WORK REQUEST: Render the lines of the records from the line containing "Would you say" through the line containing "Answer: the dried brown leaf", both included, as a Markdown table with the columns No. and Text. Number each of those lines and leave out blank lines.

MATERIAL SHOWN:
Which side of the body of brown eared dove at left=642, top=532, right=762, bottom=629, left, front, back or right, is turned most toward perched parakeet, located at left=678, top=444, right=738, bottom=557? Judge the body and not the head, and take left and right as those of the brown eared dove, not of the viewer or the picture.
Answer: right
---
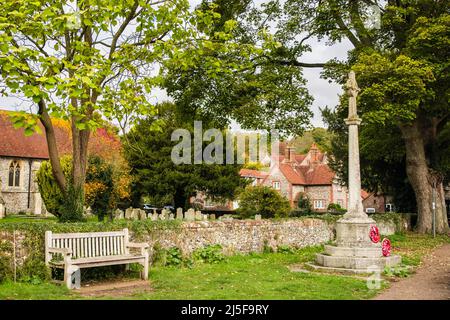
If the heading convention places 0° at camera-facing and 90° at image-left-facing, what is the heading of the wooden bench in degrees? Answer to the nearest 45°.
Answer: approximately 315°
...
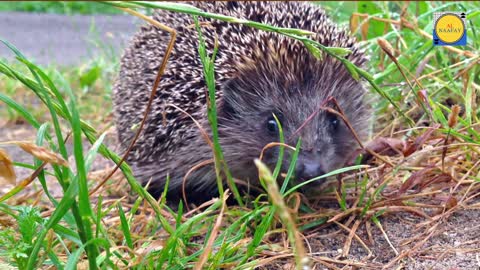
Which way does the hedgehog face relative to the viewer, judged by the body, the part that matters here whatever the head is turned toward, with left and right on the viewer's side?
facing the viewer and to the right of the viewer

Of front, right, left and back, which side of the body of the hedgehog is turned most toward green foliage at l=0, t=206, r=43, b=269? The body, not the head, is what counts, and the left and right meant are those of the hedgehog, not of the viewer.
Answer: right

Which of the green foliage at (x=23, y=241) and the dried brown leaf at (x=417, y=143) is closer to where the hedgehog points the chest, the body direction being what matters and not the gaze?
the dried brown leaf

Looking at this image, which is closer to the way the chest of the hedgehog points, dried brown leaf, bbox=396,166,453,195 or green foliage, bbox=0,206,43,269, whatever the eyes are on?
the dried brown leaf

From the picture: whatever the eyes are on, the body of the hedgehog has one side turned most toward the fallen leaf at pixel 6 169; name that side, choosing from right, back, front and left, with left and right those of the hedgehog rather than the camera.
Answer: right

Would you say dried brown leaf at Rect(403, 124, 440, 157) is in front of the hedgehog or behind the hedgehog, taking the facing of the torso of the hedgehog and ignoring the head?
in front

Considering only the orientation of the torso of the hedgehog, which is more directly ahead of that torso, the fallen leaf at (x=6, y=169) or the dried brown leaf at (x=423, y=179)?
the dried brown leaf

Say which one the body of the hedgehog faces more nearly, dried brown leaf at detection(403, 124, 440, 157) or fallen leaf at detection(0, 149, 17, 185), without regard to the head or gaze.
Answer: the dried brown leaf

SOLUTION FOR THIS TASK:
| No. | Text |
|---|---|
| 1 | Would you say dried brown leaf at Rect(403, 124, 440, 157) is in front of the hedgehog or behind the hedgehog, taking the facing of the torso of the hedgehog and ignoring the head? |
| 2 | in front |
| 3 | Considering only the orientation of the torso of the hedgehog, which is more directly ahead of that torso, the fallen leaf at (x=6, y=169) or the dried brown leaf at (x=423, y=179)? |
| 4 | the dried brown leaf |
| 5 | Say which one the body of the hedgehog faces more nearly, dried brown leaf at detection(403, 124, 440, 157) or fallen leaf at detection(0, 149, 17, 185), without regard to the head or gaze. |
| 6 | Answer: the dried brown leaf |